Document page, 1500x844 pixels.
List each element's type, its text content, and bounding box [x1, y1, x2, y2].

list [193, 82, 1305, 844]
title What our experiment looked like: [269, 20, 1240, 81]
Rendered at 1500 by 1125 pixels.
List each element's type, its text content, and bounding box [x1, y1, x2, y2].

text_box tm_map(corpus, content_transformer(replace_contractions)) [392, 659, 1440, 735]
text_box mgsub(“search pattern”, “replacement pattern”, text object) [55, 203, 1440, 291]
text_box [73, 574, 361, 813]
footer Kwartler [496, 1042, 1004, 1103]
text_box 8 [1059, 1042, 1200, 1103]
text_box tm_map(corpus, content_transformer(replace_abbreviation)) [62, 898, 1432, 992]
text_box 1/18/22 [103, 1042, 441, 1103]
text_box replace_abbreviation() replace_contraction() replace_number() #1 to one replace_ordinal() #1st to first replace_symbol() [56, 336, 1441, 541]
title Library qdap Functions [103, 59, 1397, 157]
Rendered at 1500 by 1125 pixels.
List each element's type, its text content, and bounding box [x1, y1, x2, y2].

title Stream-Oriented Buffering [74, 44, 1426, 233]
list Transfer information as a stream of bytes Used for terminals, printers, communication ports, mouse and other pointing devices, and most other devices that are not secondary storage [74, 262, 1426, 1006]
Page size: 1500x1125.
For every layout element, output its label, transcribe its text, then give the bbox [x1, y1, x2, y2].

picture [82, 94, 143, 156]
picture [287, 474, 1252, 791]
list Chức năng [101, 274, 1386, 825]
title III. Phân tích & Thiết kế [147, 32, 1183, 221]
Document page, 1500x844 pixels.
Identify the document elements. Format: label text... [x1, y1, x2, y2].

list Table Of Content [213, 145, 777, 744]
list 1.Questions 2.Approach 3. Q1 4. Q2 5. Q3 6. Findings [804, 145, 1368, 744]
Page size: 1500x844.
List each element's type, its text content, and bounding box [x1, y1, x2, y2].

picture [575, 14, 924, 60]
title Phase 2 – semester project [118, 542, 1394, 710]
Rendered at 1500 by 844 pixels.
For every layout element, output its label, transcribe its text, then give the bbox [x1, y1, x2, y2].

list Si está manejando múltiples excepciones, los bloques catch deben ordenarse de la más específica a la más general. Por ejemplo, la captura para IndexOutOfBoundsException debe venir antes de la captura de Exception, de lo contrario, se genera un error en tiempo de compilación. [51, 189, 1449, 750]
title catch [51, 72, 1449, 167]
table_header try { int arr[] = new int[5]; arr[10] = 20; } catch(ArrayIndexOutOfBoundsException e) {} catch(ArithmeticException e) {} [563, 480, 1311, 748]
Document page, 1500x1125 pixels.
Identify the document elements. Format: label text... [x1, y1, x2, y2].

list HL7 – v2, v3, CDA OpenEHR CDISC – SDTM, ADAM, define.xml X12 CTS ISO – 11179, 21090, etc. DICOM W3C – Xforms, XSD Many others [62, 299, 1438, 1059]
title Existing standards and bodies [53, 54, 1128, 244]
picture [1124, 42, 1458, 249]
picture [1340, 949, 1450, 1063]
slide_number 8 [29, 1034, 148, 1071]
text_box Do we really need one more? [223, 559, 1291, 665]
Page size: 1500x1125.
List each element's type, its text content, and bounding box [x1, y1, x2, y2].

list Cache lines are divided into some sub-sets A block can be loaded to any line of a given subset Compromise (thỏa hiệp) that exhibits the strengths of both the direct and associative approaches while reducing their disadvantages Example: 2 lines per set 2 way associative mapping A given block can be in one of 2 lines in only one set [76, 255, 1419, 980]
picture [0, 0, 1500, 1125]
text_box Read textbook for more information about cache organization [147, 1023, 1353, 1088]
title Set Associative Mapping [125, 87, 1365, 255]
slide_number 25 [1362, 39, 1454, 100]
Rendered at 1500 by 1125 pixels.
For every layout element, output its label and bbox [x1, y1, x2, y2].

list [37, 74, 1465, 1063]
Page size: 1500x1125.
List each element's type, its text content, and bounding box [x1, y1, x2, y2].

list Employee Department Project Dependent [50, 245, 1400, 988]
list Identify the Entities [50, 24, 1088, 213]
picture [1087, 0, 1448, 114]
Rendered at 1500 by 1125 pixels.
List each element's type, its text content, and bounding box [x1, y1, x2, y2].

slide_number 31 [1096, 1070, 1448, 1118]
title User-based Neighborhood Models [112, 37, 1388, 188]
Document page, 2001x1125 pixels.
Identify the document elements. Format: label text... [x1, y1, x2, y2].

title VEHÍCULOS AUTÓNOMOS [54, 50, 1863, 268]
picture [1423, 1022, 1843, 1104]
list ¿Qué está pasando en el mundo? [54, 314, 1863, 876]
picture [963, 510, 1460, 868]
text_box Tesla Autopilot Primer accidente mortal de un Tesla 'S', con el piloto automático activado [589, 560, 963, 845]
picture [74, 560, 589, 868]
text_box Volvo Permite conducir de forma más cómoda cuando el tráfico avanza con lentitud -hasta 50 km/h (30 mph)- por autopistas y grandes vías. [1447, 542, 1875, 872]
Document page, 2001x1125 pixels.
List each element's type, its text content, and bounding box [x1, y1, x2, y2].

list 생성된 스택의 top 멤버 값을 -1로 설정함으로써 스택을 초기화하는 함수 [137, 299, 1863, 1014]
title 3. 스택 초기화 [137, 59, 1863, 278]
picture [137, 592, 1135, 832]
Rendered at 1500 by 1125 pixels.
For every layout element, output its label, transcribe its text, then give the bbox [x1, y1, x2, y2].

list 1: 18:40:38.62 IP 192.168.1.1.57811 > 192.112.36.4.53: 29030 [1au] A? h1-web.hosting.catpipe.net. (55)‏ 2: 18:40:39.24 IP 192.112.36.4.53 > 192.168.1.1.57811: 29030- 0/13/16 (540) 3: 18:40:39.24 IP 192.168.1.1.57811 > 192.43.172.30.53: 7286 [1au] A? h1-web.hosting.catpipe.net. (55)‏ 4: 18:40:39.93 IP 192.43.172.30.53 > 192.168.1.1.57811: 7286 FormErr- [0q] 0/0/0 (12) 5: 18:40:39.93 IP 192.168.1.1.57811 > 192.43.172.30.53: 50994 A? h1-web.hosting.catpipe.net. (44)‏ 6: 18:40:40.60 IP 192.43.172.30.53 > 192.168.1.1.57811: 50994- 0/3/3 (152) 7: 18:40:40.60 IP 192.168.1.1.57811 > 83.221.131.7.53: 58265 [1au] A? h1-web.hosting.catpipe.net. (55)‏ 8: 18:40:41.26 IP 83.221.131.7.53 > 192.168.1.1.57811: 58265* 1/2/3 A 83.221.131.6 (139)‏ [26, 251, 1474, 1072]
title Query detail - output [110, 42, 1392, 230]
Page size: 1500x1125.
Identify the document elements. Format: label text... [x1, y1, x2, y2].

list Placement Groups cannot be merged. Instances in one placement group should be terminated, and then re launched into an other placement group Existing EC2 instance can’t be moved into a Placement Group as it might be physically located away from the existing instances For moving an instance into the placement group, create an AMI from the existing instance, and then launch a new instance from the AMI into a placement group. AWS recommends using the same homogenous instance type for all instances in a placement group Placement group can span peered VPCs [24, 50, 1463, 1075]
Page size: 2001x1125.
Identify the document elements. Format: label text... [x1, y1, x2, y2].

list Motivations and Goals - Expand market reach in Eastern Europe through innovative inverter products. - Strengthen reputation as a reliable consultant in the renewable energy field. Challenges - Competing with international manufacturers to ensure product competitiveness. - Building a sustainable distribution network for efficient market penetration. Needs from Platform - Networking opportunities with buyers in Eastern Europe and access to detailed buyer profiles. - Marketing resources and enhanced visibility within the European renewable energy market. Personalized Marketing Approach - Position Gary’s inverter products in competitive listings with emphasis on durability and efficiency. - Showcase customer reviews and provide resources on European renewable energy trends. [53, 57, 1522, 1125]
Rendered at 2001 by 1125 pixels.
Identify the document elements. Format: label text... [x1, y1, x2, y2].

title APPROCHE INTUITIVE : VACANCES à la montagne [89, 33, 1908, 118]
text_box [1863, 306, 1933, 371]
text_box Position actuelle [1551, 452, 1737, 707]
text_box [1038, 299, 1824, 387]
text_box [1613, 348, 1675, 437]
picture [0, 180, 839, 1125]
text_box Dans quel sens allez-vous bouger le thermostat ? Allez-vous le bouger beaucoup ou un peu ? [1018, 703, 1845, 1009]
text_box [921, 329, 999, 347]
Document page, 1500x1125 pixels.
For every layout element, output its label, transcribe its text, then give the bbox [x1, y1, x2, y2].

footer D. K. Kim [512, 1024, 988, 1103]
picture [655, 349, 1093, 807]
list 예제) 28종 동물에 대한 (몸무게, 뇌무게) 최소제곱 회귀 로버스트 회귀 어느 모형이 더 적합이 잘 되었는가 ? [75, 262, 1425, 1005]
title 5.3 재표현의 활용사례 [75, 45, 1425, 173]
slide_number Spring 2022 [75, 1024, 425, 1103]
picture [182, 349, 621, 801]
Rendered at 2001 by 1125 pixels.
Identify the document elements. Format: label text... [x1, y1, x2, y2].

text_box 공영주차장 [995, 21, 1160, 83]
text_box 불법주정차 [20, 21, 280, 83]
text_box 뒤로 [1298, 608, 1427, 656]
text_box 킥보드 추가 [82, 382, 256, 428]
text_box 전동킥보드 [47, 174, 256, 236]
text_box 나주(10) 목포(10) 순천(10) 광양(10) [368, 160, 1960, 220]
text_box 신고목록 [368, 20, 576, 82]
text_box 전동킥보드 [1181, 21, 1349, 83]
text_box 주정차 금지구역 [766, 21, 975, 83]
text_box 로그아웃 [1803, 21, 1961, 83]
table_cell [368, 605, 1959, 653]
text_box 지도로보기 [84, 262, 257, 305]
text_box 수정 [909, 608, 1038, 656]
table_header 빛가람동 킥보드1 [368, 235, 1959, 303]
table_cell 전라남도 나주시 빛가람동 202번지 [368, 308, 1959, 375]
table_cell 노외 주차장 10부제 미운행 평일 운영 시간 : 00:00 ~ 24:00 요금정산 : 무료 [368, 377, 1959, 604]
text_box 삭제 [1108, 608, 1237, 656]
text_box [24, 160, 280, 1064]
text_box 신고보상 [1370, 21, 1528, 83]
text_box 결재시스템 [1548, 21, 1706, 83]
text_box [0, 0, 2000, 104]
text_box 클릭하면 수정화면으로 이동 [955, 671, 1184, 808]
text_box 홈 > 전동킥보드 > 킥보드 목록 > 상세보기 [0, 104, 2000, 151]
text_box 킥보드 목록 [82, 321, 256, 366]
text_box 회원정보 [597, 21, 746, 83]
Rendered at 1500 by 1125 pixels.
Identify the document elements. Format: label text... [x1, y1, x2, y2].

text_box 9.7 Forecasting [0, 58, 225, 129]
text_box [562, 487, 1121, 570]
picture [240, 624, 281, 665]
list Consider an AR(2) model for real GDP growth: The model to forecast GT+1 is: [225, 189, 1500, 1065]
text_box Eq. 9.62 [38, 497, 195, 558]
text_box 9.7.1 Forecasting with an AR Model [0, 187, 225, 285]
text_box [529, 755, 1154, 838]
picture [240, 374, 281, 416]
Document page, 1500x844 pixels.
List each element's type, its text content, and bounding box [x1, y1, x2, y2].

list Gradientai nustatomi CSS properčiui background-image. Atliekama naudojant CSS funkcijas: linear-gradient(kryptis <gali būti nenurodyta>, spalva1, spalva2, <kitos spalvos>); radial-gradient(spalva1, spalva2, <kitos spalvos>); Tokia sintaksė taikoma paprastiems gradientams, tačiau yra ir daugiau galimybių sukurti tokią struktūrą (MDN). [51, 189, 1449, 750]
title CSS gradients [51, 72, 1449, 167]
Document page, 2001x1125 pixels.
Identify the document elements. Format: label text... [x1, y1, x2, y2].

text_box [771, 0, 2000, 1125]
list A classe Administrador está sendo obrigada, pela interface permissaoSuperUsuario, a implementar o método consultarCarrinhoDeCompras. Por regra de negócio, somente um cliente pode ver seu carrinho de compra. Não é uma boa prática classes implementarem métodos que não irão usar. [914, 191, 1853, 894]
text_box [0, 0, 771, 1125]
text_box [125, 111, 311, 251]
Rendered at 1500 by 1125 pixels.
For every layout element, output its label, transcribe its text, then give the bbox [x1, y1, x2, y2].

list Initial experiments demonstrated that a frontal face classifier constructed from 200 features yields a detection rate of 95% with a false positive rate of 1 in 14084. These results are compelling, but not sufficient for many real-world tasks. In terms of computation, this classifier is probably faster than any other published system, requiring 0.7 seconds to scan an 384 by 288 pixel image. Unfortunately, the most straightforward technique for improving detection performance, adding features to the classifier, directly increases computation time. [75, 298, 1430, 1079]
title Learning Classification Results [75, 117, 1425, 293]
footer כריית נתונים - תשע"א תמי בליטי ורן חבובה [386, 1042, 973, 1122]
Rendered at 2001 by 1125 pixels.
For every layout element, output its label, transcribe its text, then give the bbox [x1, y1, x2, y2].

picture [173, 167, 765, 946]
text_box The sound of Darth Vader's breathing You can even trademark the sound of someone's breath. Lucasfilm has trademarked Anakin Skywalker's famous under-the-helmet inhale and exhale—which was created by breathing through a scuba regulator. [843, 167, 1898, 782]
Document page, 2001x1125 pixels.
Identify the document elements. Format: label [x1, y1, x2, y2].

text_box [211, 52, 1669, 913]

● ACTIVITY
Please repeat word for word the lines above that run from the beginning through the line containing "Page size: 1500x844.", keeping both the first and that last line.

● THE ANSWER
Document page, 1500x844 pixels.
List each element's type, its text content, and bounding box [x1, y1, x2, y2].

list [193, 82, 1305, 844]
title What our experiment looked like: [269, 20, 1240, 81]
Rendered at 1500 by 1125 pixels.
List each element's type, its text content, and bounding box [x1, y1, x2, y2].

text_box tm_map(corpus, content_transformer(replace_contractions)) [392, 659, 1440, 735]
text_box mgsub(“search pattern”, “replacement pattern”, text object) [55, 203, 1440, 291]
text_box [73, 574, 361, 813]
footer Kwartler [496, 1042, 1004, 1103]
text_box 8 [1059, 1042, 1200, 1103]
text_box tm_map(corpus, content_transformer(replace_abbreviation)) [62, 898, 1432, 992]
text_box 1/18/22 [103, 1042, 441, 1103]
text_box replace_abbreviation() replace_contraction() replace_number() #1 to one replace_ordinal() #1st to first replace_symbol() [56, 336, 1441, 541]
title Library qdap Functions [103, 59, 1397, 157]
Rendered at 1500 by 1125 pixels.
List each element's type, its text content, and bounding box [x1, y1, x2, y2].

title Stream-Oriented Buffering [74, 44, 1426, 233]
list Transfer information as a stream of bytes Used for terminals, printers, communication ports, mouse and other pointing devices, and most other devices that are not secondary storage [74, 262, 1426, 1006]
Page size: 1500x1125.
For every layout element, output its label, transcribe its text, then give the bbox [x1, y1, x2, y2].

picture [82, 94, 143, 156]
picture [287, 474, 1252, 791]
list Chức năng [101, 274, 1386, 825]
title III. Phân tích & Thiết kế [147, 32, 1183, 221]
Document page, 1500x844 pixels.
Identify the document elements. Format: label text... [x1, y1, x2, y2].

list Table Of Content [213, 145, 777, 744]
list 1.Questions 2.Approach 3. Q1 4. Q2 5. Q3 6. Findings [804, 145, 1368, 744]
Page size: 1500x844.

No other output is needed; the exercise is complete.